### Directions:
Every record needs to come back as written, except for the pictures.

### Provided data:
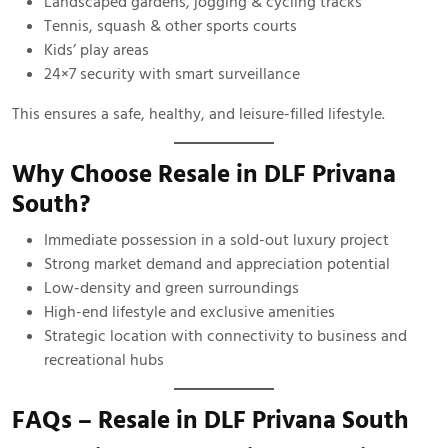
Landscaped gardens, jogging & cycling tracks
Tennis, squash & other sports courts
Kids’ play areas
24×7 security with smart surveillance
This ensures a safe, healthy, and leisure-filled lifestyle.
Why Choose Resale in DLF Privana
South?
Immediate possession in a sold-out luxury project
Strong market demand and appreciation potential
Low-density and green surroundings
High-end lifestyle and exclusive amenities
Strategic location with connectivity to business and
recreational hubs
FAQs – Resale in DLF Privana South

### Exercise result:
Landscaped gardens, jogging & cycling tracks
Tennis, squash & other sports courts
Kids’ play areas
24×7 security with smart surveillance
This ensures a safe, healthy, and leisure-filled lifestyle.
Why Choose Resale in DLF Privana
South?
Immediate possession in a sold-out luxury project
Strong market demand and appreciation potential
Low-density and green surroundings
High-end lifestyle and exclusive amenities
Strategic location with connectivity to business and
recreational hubs
FAQs – Resale in DLF Privana South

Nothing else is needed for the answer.